1. REVELLING IN RIO: That’s what silver-medallist Victoria rowers Lindsay Jennerich and Patricia Obee did at the 2016 Summer Olympic Games as Brazil, sometimes rather shakily, pulled it off. It was sporting samba time as nearly 50 Island or Island-based athletes participated with bronze medals going to Victoria swimmer Hilary Caldwell, Island-groomed mountain-biker Catharine Pendrel and the Langford-based Canadian women’s rugby sevens team.

2. RIO II: Parksville-Qualicum MLA Michelle Stilwell was a rolling force of nature with two wheelchair track gold medals at the 2016 Rio Paralympics. Silver medals were won by ambulatory track racer Liam Stanley of Victoria, husband-and-wife sailors Jackie Gay and John McRoberts of the Royal Victoria Yacht Club, Victoria-based triathlete Stefan Daniel and bronze by the Elk Lake-based mixed coxed four Canadian rowing crew.

3. DEFEAT FROM JAWS OF VICTORY: Does any more need be said than .02 seconds? It is a clocking that will reverberate in the psyche of Victoria Royals fans for years to come. The Royals won the Scotty Munro Trophy as WHL regular-season champions with 50 wins but were denied access to the Western Conference playoff final by a stunning reversal of fortune in the second round against the Kelowna Rockets, with barely a fraction of a second remaining, and which is already ingrained in local sporting lore.

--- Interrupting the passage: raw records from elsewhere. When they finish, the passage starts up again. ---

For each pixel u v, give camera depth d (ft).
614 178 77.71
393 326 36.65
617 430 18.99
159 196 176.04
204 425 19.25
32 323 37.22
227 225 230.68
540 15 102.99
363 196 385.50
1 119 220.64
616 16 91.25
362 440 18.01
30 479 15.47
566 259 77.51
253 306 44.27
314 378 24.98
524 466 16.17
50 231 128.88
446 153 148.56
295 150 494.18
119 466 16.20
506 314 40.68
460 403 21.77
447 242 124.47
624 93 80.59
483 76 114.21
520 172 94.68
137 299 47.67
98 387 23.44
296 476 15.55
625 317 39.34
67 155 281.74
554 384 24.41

4. GOLDEN OLDIES: You’re never too old to be a swinger. Some of the greatest players to wander the fairways of the world during their prime — Colin Montgomerie, Bernhard Langer and Vijay Singh — came to Bear Mountain in their dotage for a stop on the 2016 Champions Tour. The oldies but goldies proved they still got game. Yet, the Bear’s stubbornly obstinate Mountain Course more than held up against their years of experience and none of the well-seasoned pros was truly able to bring it to its knees.

5. REBEL YELL: With apologies to Billy Idol: In the midnight hour, local fans cried more, more, more. And they got it. The Westshore Rebels were built around an imposingly massive offensive line that ripped open gaping holes for running back Jamel Lyles and his B.C. Football Conference record 1,604 rushing yards. Don’t be surprised to see either the running back or some of the O-line players maybe in the CFL one day. They were certainly good enough at the junior level to get the Rebels their first Cullen Cup B.C. title and Canadian Bowl appearance since 2003, before bowing to the Saskatoon Hilltops dynasty in the national final.

6. THE ISLAND PASTIME: The Victoria HarbourCats added the threepeat to their run of West Coast League baseball attendance crowns. But they added a new wrinkle in 2016 — success on the diamond to match their ongoing success in the Royal Athletic Park stands — with the best record in the WCL at 40-14 and the franchise’s first WCL regular-season pennant.

7. BIG BENN: Jamie Benn continued his progression as a prototype power forward of his generation when the Central Saanich product was named finalist for the 2016 Hart Trophy as National Hockey League MVP along with Sidney Crosby and winner Patrick Kane.

8. BIG MIKE: Michael Saunders struck a chord as a genuine national folk hero. As a Canadian playing on the Blue Jays, and with a solid first half of the season, the Victoria outfielder and DH garnered balloting from across the country to be voted into the 2016 MLB all-star game in San Diego. It was like something out of a Frank Capra movie — Mr. Saunders goes to the midsummer classic.

9. HOMETOWN HOCKEY: Smile. Who does not like being on television. Ron MacLean brought his TV roadshow to the Inner Harbour in 2016. The travelling broadcast troupe liked it so much on the Island they announced later in the year that they will be returning next year, this time to Nanaimo.

10. POWER: The kids are alright. From Belmont in girls’ volleyball and Reynolds in boys’ soccer to Shawnigan Lake in boys’ rugby and SMUS in both soccer and rugby, there was a bumper crop of teams from the Island winning 2016 B.C. high school championships. The future looks bright, and at least in sports, anything but surreal.